I don’t write to be famous, I don’t write to be known, I write because I am and I want to be read. How sad to fill a room with paintings no one sees or play music no one hears. Writing is talking without sound, singing without score and dancing without movement and yet, it is all of them. It is a solitary art conjured from thought and expressed by the need to communicate.

HEAD SLAPS, SPEED BUMPS and LIGHTBULBS, one woman's WTF, oops and ah-ha moments of life.

They were published once, and as every writer knows, once is not enough.




Friday, September 9, 2016

Squeeze baby squeeze

So, what do you make with these things?
According to my horoscope, today is supposed to be, not only a banner day, but a day to begin an entire new positive and rewarding era. Life changing, they say, career changing, a time for all my blocks to be stacked exactly right and true.

All week I've been waiting for today.

This is MY day.

The horoscope experts say that a whole new twelve year cycle is being ushered in. Look back, they said, I did, to the last time this kind of gobbledygook took place and I remember. Yes, it was an amazing time back then, like winning the lotto without having to buy a ticket.

I'm waiting.

Am I in for success again?
Am I in for a another sweet ride?
I was up at 5am.

I'm still waiting.

It's god-awful muggy and hot. I'm tired from staying up late last night. My cloths smell like they sat in the washer too long before drying. I have to leave for work in a half hour to feed the whims of the entitled and arrogant American consumer. My feet hurt already.
It's 8:30 am, nothing yet.

I'm waiting.

When's the last time you were told you were going to have an amazing day?
Did it happen or are you still waiting?

Thursday, September 1, 2016

Hot, tired and happy. (And, wrote last night)

I'm back
One month ago tomorrow we closed on our (downsized) house. Went from over 4000 to 2000 sq. ft. Seeing as I pride myself on my ability to edit and write tight, the shift from too much to still too much less has been relatively easy. Even though it’s been a month we continue to live with a few piles of boxes and spare room closets stacked tight. Everything we use often has a place and I am in love with this new/old forever home.

I will admit though that the four days before our actual physical move were extremely stressful. Because we could move our stuff in a few days early, and set up but not live here, it was like, well, I can’t think of anything it was like. Our house was set and yet we had to sleep at a friend’s mansion on the river which is for sale, and empty of everything, but one bed, a chair and indoor plumbing.

Oh, did I mention it’s been god-awful hot and the house we left had whole house air and the one we are in has gray boxes on living room, family room and master bedroom windowsills.  Did I share that the water was gross from a purification system installed twenty years ago and never serviced. And don’t get me started with a washing machine which never stopped pumping full. (Thank God my husband was monitoring the first fill.) Cable and internet, another snafu. But it’s only been a month, we’re in, hot, alive, exhausted, on line, have clear pure water and our clothes are clean; new washing machine, cheapest on sale. Life is befuddled good.

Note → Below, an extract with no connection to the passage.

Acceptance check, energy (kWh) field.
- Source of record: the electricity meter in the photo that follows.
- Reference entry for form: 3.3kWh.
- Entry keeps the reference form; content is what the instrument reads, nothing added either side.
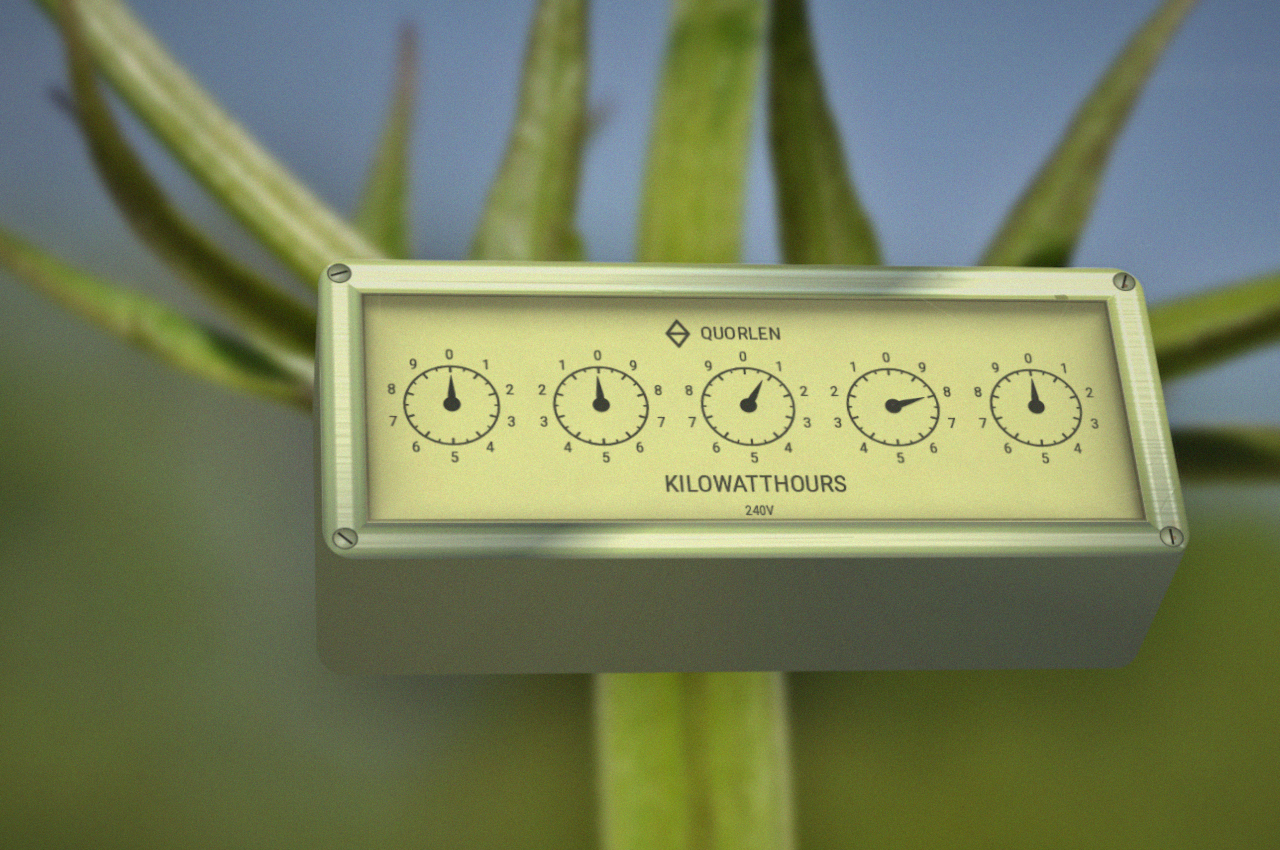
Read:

After a few days off I went back to work full time. My knee is still killing me but job and stretched ligaments are a couple of things which I consider ongoing. And then there’s writing?

What writing?

My column.

I did manage to turn out one column (not yet run) which took a few minutes here and there to finish and submit. Not one of my best, not one I am particularly proud of but it suits my editor. She’s very understanding.

My novel.

One morning before work I had an hour and a half to edit. Felt good, really good because after being away from it so long, this keen reader is seeing it with a very new eye. I had another half hour or so another morning and continued on. That quick writing was done at the kitchen table. At this moment though I am writing in my office, no air conditioner, windows open and summer night sounds as my theme music. It’s a little warm but nice.

Books on shelves, desk set up, and in the corner, a stack of paintings and prints leaning AGAINST the wall which have not yet found their place ON the wall.  Today would have been a great day to just immerse myself in the book but it was granddaughter day. A much better project in which to delve. She’s almost three, and one of two lights in our lives which beacon our reason for buying a house with enough bedrooms for the littlest people in our family to call their own when they come to visit.

It’s good to be back, back from the edge of moving insanity and safely in the hands of a new future with no mortgage payment, one quarter the land and half the taxes. We used to be a thousand feet back in the woods on nine acres and now we have neighbors. It’s nice to hear civilization.

So, hello out there, I’m back, up and running and ready to FTF…finally.